When we raised these issues, McGill told AGSEM that things would be fixed in October, then November. We are now midway through December, with no concrete solutions. AGSEM filed several grievances in regards to member pay where we predict McGill will spend time and money defending a system that is clearly broken. AGSEM still does not know when all of our members will finally be paid, or what has been specifically done by the University to ensure that this issue will not occur next term: while we already know of several systemic issues in regards to next term's hiring, AGSEM was recently told that the University would not consider changes to Workday until after Winter 2021. In Employee Group and Labour Relations meetings, we have requested a full audit of employees who are not yet in the HR system and therefore unpaid, as well as those who were issued paycheques with major errors: each request has been refused by McGill. These failures we describe here are those of senior management and leadership, who should take responsibility and not pass blame onto overworked TAs or support staff.

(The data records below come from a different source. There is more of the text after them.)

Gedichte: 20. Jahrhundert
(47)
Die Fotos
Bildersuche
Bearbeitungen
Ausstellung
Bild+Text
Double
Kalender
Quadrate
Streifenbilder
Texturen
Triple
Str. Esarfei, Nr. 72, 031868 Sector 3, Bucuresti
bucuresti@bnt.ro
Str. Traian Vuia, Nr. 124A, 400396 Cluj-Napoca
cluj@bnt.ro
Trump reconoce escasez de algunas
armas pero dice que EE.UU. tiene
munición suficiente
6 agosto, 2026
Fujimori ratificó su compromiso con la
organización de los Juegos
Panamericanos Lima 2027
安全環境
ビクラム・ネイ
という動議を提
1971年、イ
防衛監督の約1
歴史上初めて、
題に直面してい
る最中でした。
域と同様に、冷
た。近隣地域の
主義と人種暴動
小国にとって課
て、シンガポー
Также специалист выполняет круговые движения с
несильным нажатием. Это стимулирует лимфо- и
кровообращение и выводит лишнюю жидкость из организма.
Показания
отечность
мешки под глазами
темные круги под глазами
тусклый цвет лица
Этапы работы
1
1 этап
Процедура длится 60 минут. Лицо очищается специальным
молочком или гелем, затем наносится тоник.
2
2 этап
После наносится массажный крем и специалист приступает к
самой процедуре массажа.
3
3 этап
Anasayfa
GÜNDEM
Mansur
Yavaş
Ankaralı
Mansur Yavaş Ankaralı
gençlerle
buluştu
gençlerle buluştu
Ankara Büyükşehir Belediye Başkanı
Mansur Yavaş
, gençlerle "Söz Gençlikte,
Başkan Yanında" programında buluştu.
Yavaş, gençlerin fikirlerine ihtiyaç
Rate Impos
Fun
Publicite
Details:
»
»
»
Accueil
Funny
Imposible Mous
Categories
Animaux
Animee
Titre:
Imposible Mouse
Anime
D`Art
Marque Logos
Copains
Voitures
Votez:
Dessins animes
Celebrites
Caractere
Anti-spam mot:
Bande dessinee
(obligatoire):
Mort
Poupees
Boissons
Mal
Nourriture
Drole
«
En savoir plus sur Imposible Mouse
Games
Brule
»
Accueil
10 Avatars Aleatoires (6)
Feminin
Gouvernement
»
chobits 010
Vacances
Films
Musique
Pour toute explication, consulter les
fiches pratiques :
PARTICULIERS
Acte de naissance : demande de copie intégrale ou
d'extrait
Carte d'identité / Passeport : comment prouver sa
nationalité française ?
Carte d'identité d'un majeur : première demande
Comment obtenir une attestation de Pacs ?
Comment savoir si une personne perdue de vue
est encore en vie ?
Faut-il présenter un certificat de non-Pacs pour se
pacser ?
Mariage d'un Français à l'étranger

To address these problems, we at AGSEM are publicly calling on McGill to give a specific timeline as to when the systemic issues posed by Workday will be fixed; create a task force of McGill administrators, union, and association representatives to address Workday issues; and pay employees who have still not been fully compensated for their work.
We at AGSEM want to emphasize that issues at hand are not pandemic-related, as McGill had been planning for this shift to Workday since at least 2017. However, these Workday problems magnify the ongoing issues of precarity for McGill graduate student employees. Even though it is ranked #35 in the QS World University Rankings, and #1 for Medical/Doctoral Universities in Canada by Maclean's, McGill continues to miss its own internal funding and time-to-completion targets for graduate students. A 2016 AGSEM survey showed that over a third of TAs went without medical services due to finances. McGill's response to concerns about financial strain resulting from Workday has been to put a $1,500 loan (due January 1, 2020) in some students' McGill accounts, without these students' prior knowledge or consent.
AGSEM knows that 2020 has been a hard year for many, but the lack of leadership and action to fix a broken HR system is making life more difficult for TAs who have been working throughout the pandemic. With 2021 rapidly approaching, AGSEM calls on McGill to make a change and start the new year off right—by paying its employees.